Validate() returns a ModelValidationResult<T>:
| Member | Description |
|---|---|
valid |
true when there are no failures and no invalid children |
failures |
ValidationFailure[] for this node |
children |
per-field ValidationResult / ModelValidationResult |
flatten(out?, path?) |
flatten the tree into { path, errors }[] |
filter(ignored) |
a copy with the given validators removed |
Formatters transform field values in place. Run ApplyFormatting():
import { Model, Member, ApplyFormatting } from '@uon/model';
@Model()
export class Account {
@Member({ formatters: [(t, k, v) => String(v).trim().toLowerCase()] })
handle: string;
}
const a = Model.New(Account, { handle: ' ALICE ' });
ApplyFormatting(a); // a.handle === 'alice'Formatters run for every present field value, including falsy ones (0, false,
''); only undefined/null are skipped.
Decorated members are backed by getters/setters that flag changed fields.
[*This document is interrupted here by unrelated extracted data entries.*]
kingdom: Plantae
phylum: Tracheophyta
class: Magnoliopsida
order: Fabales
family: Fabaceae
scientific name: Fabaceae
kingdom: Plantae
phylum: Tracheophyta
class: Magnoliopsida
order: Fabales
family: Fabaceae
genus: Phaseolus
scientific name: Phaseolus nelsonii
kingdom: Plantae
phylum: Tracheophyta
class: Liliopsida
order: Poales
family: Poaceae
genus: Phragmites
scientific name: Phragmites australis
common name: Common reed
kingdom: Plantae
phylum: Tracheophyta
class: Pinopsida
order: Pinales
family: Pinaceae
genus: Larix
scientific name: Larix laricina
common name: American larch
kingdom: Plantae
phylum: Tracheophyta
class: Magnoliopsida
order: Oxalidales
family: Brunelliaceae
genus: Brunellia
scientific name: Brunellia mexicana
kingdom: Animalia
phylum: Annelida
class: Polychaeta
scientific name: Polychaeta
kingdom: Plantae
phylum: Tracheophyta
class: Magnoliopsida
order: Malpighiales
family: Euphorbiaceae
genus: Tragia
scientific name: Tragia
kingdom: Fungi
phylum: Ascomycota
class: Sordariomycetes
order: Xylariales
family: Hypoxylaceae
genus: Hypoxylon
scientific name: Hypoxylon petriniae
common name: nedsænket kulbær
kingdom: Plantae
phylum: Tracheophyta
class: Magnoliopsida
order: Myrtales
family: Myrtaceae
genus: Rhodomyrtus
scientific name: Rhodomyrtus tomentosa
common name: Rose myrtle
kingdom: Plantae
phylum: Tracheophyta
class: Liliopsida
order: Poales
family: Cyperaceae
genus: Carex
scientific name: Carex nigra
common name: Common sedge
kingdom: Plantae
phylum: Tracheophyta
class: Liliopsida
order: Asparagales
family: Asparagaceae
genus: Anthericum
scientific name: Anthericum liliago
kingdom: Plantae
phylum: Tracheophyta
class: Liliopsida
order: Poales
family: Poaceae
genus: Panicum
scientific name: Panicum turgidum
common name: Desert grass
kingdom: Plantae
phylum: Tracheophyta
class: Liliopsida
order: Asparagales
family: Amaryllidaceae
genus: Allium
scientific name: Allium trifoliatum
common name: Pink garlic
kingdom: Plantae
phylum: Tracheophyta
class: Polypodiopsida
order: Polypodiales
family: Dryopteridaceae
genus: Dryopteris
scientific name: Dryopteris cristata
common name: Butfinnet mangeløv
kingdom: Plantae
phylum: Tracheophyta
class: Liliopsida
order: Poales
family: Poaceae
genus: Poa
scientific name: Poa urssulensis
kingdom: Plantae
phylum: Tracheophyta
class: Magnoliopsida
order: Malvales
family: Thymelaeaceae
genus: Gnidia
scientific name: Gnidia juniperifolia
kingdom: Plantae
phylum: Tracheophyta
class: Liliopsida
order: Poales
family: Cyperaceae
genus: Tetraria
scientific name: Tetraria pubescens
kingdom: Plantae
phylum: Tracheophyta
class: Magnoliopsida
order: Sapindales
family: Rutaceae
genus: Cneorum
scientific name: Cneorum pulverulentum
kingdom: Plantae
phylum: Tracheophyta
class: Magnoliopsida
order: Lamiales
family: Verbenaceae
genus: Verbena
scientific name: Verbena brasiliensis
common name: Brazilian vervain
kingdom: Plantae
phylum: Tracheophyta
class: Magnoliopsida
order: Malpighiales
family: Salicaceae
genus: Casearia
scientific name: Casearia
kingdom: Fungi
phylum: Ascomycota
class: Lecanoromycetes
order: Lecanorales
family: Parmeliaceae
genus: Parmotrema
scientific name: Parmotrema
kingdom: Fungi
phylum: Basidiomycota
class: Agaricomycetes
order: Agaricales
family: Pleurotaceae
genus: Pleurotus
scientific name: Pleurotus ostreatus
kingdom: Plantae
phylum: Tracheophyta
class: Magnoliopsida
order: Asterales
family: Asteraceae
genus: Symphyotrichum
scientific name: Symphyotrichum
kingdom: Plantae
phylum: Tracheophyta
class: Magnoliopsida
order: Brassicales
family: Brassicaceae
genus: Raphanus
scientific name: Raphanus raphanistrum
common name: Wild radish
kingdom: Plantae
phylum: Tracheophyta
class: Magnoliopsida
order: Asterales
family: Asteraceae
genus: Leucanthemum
This
powers serialize(obj, true) (serialize only what changed).
import { Model } from '@uon/model';
const u = Model.New(User, { id: '1', name: 'Ann' });
Model.MakeClean(u); // clear all flags
u.name = 'Annie'; // flags `name` dirty
Model.HasMutations(u); // true
Model.GetMutations(u); // { name: true }
Model.MakeDirty(u, 'name'); // flag a field manually
Model.MakeClean(u, ['name']); // clear specific fields- Decorators:
Model,Member,ID,ArrayMember,NumberMember,Modelize - Number types:
TypedNumber,Int8/Int16/Int32/Uint8/Uint16/Uint32/Float32/Float64 - Serializers:
JsonSerializer,BinarySerializer - Validation:
Validate,ValidationResult,ModelValidationResult,ValidationFailure,Validator, and the built-in validators listed above - Formatting:
ApplyFormatting,Formatter - Mutation:
Model.MakeClean/MakeDirty/GetMutations/HasMutations,Mutations,ArrayMutation - Utilities:
FindModelAnnotation,GetModelMembers,GetModelMembersMap,GetMemberForKey,Utf8ToBase64,Base64ToUtf8 - Regex constants:
MONGO_ID_REGEX,EMAIL_REGEXP,AMERICA_REGEXP
- Array members are limited to 1 dimension (n-dimensional arrays may come later).
- Binary serialization: no (U)Int64; built-in typed arrays (Uint8Array, …) are not yet supported; a model is limited to 256 members.